Kramdown is very modular and configurable, but has no mechanism to allow the swapping of converters – Kramdown relies
on metaprogramming to require the relevant converter based on the name of the method called for the conversion, so that
#to_html
instantiates a Converter::Html
converter, and so on. To use a different HTML converter, we would have to
either pretend that it converts to a different format (and somehome have Jekyll call #to_custom_html
instead…) or
hijack Kramdown’s converter-instantiating logic. Both options are way more intrusive than monkey-patching Rouge’s
HTMLLegacy
formatter.
The intricacy of open source
But if relying on the syntax highlight to add the <pre>
and <code>
elements is a mistake in the first place, why not
contribute to Kramdown and submit a fix? In short: because I’m not too fond of Kramdown as a project.
I love contributing to open source – in fact, I consider that is it a privilege to be able to do so, and a duty to actually contribute if you can. However, I also consider that any contribution, even the smallest, is a form of commitment to the project.
Open source maintainers deserve respect; they (usually) welcome contributions, but in my opinion, the least one can do when contributing is to have regard for the the maintainers’ leadership, opinions, choices, and the overall direction they want to give their project. In other words: when contributing to Rome, do as the Roman senators do.
I may be overly cautious, but I’m not too fond of opening a PR without being confident that it would be useful to the project, and not only to me, and that it would be in line with whatever the project maintainers have in mind. In other words, projects have a vibe, and I want to be in sync with it.

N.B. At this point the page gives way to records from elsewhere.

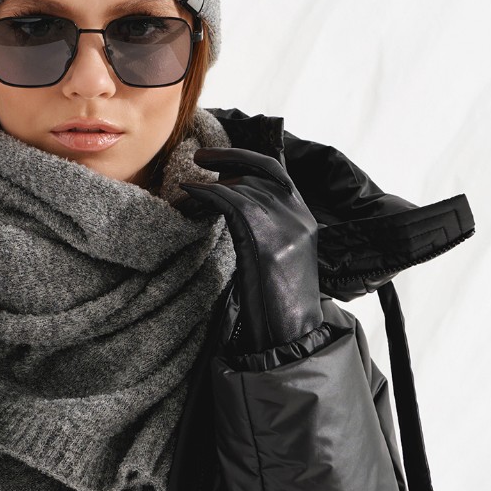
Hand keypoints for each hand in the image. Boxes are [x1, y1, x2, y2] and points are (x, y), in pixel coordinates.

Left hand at [182, 147, 322, 353]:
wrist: (291, 334)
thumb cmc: (278, 304)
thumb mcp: (279, 258)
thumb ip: (266, 230)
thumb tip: (232, 208)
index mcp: (304, 219)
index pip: (277, 173)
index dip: (248, 160)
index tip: (222, 158)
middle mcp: (298, 216)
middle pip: (260, 171)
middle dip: (228, 158)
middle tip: (199, 156)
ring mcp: (284, 227)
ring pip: (242, 187)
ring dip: (210, 184)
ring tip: (186, 188)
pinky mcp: (265, 241)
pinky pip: (229, 203)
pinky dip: (205, 194)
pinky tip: (188, 196)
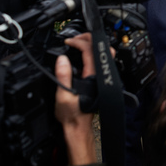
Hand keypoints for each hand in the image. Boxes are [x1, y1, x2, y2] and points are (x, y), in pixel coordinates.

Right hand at [54, 33, 98, 165]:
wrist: (78, 127)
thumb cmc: (72, 115)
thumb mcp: (63, 95)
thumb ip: (63, 76)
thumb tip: (62, 59)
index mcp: (92, 75)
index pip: (90, 50)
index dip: (79, 42)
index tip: (68, 42)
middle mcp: (99, 74)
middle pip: (100, 47)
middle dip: (87, 38)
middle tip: (74, 39)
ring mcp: (100, 76)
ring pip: (103, 53)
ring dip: (91, 44)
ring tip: (78, 43)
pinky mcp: (98, 80)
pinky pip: (99, 61)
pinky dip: (92, 52)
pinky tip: (82, 54)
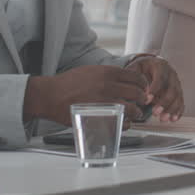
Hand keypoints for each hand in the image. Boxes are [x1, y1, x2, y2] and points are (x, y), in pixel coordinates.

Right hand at [24, 65, 150, 127]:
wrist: (51, 95)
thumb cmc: (68, 83)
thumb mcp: (90, 70)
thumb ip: (107, 74)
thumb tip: (122, 78)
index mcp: (107, 72)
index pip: (136, 77)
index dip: (143, 84)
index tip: (143, 88)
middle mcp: (108, 86)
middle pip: (137, 93)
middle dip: (142, 98)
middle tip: (142, 102)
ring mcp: (105, 102)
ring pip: (132, 108)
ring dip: (136, 112)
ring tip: (135, 114)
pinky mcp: (99, 116)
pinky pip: (120, 122)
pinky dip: (126, 123)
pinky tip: (124, 123)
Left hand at [127, 56, 184, 121]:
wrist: (152, 65)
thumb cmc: (143, 68)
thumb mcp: (136, 68)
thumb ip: (134, 78)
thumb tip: (134, 91)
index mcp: (160, 66)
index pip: (160, 78)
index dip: (154, 90)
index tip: (147, 100)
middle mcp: (171, 74)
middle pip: (172, 88)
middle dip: (164, 102)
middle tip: (155, 113)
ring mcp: (176, 83)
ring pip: (178, 96)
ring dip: (171, 109)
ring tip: (163, 119)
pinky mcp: (178, 91)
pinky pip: (181, 101)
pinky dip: (178, 111)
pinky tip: (173, 119)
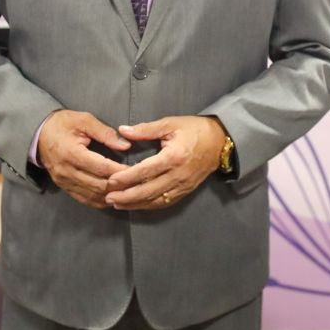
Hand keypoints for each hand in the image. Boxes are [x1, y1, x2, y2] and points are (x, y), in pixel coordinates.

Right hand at [38, 110, 130, 208]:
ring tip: (127, 190)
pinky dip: (100, 200)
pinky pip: (84, 199)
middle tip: (135, 181)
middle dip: (118, 185)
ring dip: (111, 195)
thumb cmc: (63, 124)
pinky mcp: (63, 187)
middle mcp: (66, 171)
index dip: (119, 170)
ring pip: (92, 195)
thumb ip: (105, 133)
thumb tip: (126, 145)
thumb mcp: (84, 120)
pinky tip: (112, 197)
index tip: (136, 169)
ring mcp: (64, 181)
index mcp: (71, 153)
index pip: (100, 167)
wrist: (38, 134)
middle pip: (98, 184)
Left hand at [104, 116, 224, 209]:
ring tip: (117, 204)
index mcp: (174, 157)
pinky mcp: (186, 191)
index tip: (110, 181)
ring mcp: (183, 185)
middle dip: (127, 196)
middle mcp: (178, 175)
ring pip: (156, 200)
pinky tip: (136, 205)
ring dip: (135, 204)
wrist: (220, 142)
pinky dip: (149, 206)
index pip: (145, 171)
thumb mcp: (170, 123)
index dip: (127, 178)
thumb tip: (122, 130)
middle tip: (108, 197)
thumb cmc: (194, 129)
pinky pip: (165, 202)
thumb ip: (145, 129)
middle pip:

This probably sounds like a lot of overthinking, or possibly an excuse not to contribute, but it’s not. It’s basically a complicated way to say that I don’t want to contribute to projects whose philosophy or leadership I don’t feel good about, and that is exactly the case here.
I’ve complained about the complexity of Kramdown’s code base (and yes, I know how easy it is to criticise), but in itself this would not be enough to keep me from opening a small PR. However, to get a feel of the project, I took a look at the other PRs and the conversations around them, and didn’t really like what I saw. No major red flag, just a tone not to my liking.
And so, since neither the technical nor human aspects of this project vibe with me, I’d rather not get involved. It’s as simple as that.
Done beats perfect
I enjoy pursuing the best solution to a given problem – within reason. From my perspective – and I may well be wrong! –
the best solution would be to move the responsibility of wrapping code blocks in <pre>
and <code>
elements
from the syntax highligher (Rouge) to the converter (Kramdown), and while we’re at it to also make the converter
be responsible for adding the <figure>
elements around the converted code block. However, this would require working
on Kramdown, which is something I don’t want to do.
And so, the second-best approach is the one I’ll go with – keep the wrapping of the highlighted code in <figure>
,
<pre>
and <code>
elements under the responsibility of Rouge, implemented through a small monkey-patch. It may not
be ideal or perfect, but it will work, for a reasonable cost.